The case of the missing ambassador
We are happy to see that the ambassador, who had gone missing 15 months ago, has returned home. And he happens to be among only a lucky few to have done so. His disappearance and resurfacing bear close resemblance to a few other similar high-profile cases, where the missing person, having been kidnapped and living in a state of incommunicado with the outside world for some time, has reappeared. But he was either unwilling to tell what had happened to him or was unable totally to recollect what had happened to him in the interregnum.
We fully understand the need for the former ambassador and his family to have complete privacy, peace and recovery, since there cannot be a more traumatic experience for a family than to have a husband or a father go missing with no palpable effort by the agencies to trace him out. However, having said that, we feel that it is incumbent that the state unearths the facts. After all, a person was reportedly waylaid on his way to the airport. And not only that, three well-dressed men took away his laptop, camera and desktop from his residence after that.

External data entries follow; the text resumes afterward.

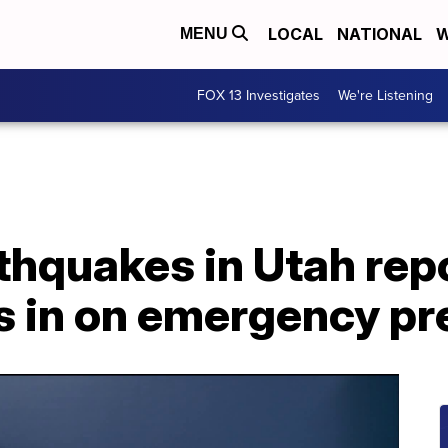
LOCAL
NATIONAL
W
MENU
FOX 13 Investigates
We're Listening
thquakes in Utah rep
s in on emergency p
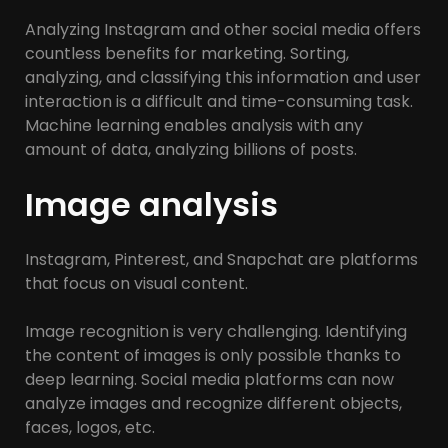
Analyzing Instagram and other social media offers
countless benefits for marketing. Sorting,
analyzing, and classifying this information and user
interaction is a difficult and time-consuming task.
Machine learning enables analysis with any
amount of data, analyzing billions of posts.
Image analysis
Instagram, Pinterest, and Snapchat are platforms
that focus on visual content.
Image recognition is very challenging. Identifying
the content of images is only possible thanks to
deep learning. Social media platforms can now
analyze images and recognize different objects,
faces, logos, etc.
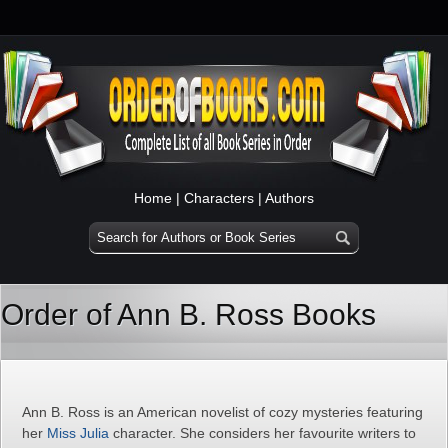
Home
|
Characters
|
Authors
Order of Ann B. Ross Books
Ann B. Ross is an American novelist of cozy mysteries featuring
her
Miss Julia
character. She considers her favourite writers to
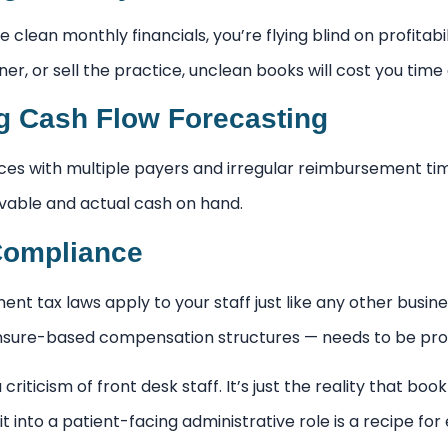
e clean monthly financials, you’re flying blind on profitabi
ner, or sell the practice, unclean books will cost you tim
 Cash Flow Forecasting
ces with multiple payers and irregular reimbursement 
vable and actual cash on hand.
Compliance
t tax laws apply to your staff just like any other busine
ensure-based compensation structures — needs to be pro
a criticism of front desk staff. It’s just the reality that bo
it into a patient-facing administrative role is a recipe for 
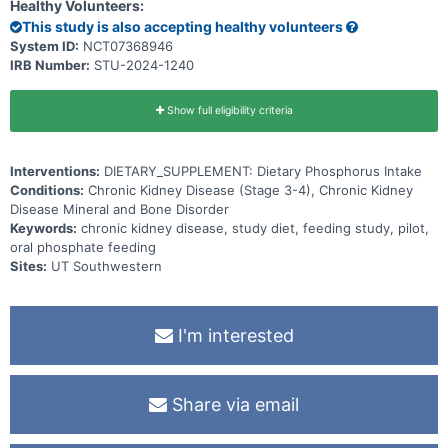
health outcomes.
Healthy Volunteers:
This study is also accepting healthy volunteers
System ID:
NCT07368946
IRB Number:
STU-2024-1240
Show full eligibility criteria
Interventions:
DIETARY_SUPPLEMENT: Dietary Phosphorus Intake
Conditions:
Chronic Kidney Disease (Stage 3-4), Chronic Kidney
Disease Mineral and Bone Disorder
Keywords:
chronic kidney disease, study diet, feeding study, pilot,
oral phosphate feeding
Sites:
UT Southwestern
I'm interested
Share via email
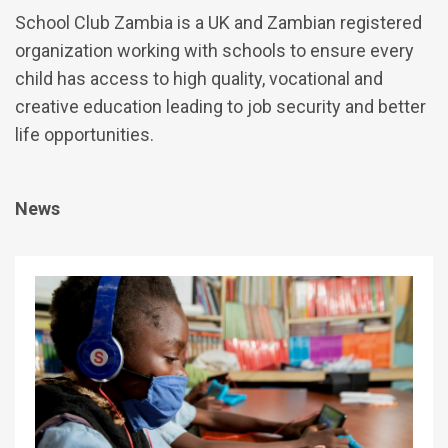
School Club Zambia is a UK and Zambian registered
organization working with schools to ensure every
child has access to high quality, vocational and
creative education leading to job security and better
life opportunities.
News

We would like to give the benefit of the doubt to the security agencies and not point the finger at them. However, it is both worrisome and difficult to think that there are criminal groups who are so supremely confident that they feel emboldened not only to kidnap a person from a busy thoroughfare, but also feel self-assured enough to visit his house to take away his computers.
In all these 15 months, there was little effort by the police to find him. Thus, it devolves on the agencies, for their own credibility, as well as for the sake of public safety and confidence, to dig out the truth. Otherwise, there can be only one other inference, which is equally alarming.